Cette année, le chef retente l'expérience et est en pleine préparation. Nous lui souhaitons nos meilleurs vœux de réussite. "Cela me donnerait une nouvelle dynamique, ce serait comme le début d'une nouvelle carrière, d'un nouveau challenge" Et de faire avancer un peu plus loin cette fameuse locomotive !

Une passion de la matière : sucre et chocolat

Le travail du chocolat : l'importance de respecter la matière

Cette passion pour le chocolat a été renforcée lorsque Nicolas Guercio a pu participer à un voyage à Madagascar pour découvrir la plantation Millot, avec Valrhona. "C'était un rêve de pâtissier, un rêve d’enfant. J'ai pu ramener deux cabosses, les faire fermenter comme je pouvais dans une étuve et j'ai fait mon propre chocolat !". Quelle fierté de pouvoir réaliser le processus de A à Z, après avoir découvert le fruit en plantation.

De la cabosse au chocolat, l'expérience du cacao de A à Z

Quand on lui demande des conseils pour le travail du chocolat, le chef nous parle de respect et de discipline. "Il faut respecter la cristallisation (lors du tempérage), ne pas aller plus vite que la musique. Le chocolat est une matière qui s’apprend, qui se respecte." Une sagesse que le chef a acquis avec l'expérience : "on a tous essayé, de trouver des raccourcis, d'aller plus vite... mais ça ne fonctionne pas." Il ajoute à propos du sucre et du chocolat. "Ce sont de super matières, il y a tellement à apprendre. Surtout avec le sucre, qui est très challengeant" 

D'autres questions au chef

Avez-vous eu un mentor dans votre carrière ?

Nicolas nous parle d'Eddie Benghanem. C'était son chef au Ritz Paris alors que Nicolas était apprenti en 2002 : "C'était très dur. Mais il m'a donné la niaque, l’envie d’avancer et l’envie de lui prouver que je pouvais y arriver." Un coup de boost pour la carrière du jeune chef, qui le pousse notamment à partir à l’étranger vers de nouvelles expériences.

Comment gérez-vous la pression et le stress au travail ?

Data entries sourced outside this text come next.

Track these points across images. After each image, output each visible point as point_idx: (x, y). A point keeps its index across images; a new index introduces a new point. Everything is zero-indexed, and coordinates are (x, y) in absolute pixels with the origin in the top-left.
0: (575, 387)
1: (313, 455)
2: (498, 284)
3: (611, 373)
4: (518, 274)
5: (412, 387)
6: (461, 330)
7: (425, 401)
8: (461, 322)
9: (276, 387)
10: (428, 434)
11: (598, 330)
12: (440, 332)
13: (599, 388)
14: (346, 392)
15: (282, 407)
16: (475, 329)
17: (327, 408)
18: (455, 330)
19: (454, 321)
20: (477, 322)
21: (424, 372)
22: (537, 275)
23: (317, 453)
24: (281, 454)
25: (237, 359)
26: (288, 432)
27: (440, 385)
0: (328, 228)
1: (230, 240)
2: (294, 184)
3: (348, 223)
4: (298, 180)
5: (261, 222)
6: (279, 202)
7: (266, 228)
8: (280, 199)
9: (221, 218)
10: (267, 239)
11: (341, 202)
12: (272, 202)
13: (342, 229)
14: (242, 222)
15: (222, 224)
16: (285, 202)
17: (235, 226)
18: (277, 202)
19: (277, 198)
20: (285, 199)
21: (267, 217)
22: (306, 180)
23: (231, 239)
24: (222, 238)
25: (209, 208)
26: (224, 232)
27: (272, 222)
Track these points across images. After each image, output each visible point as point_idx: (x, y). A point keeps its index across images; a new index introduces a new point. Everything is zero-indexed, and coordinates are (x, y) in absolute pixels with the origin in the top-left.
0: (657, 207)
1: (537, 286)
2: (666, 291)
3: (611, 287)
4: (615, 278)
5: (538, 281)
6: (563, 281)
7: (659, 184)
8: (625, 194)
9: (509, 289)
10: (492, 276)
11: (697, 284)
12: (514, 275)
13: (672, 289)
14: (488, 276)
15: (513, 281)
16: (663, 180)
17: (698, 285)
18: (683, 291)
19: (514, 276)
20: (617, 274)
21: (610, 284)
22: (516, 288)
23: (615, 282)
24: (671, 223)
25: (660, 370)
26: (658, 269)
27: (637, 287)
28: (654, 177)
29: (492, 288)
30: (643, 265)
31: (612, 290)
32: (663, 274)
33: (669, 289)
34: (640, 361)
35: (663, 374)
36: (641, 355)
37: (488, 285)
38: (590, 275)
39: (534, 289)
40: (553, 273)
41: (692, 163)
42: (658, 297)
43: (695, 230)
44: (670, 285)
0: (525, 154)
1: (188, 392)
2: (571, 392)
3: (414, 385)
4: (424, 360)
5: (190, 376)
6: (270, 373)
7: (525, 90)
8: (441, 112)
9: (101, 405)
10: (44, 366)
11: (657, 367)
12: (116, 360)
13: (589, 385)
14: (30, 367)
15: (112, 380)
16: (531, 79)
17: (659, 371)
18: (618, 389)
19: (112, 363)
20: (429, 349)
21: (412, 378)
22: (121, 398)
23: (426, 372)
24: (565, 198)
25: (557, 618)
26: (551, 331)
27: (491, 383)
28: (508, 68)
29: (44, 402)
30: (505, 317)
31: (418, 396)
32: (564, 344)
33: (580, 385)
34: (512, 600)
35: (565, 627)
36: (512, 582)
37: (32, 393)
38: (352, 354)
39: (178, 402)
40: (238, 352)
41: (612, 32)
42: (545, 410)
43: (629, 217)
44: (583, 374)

Lorsqu'on travaille dans un palace, les situations stressantes sont nombreuses. Au moment du service, mais aussi pour satisfaire les exigences des clients de l'hôtel. La clé du chef ? La sophrologie ! Cette discipline proche de la méditation lui a donné des clés pour prendre du recul, s'écouter et gérer la pression au travail.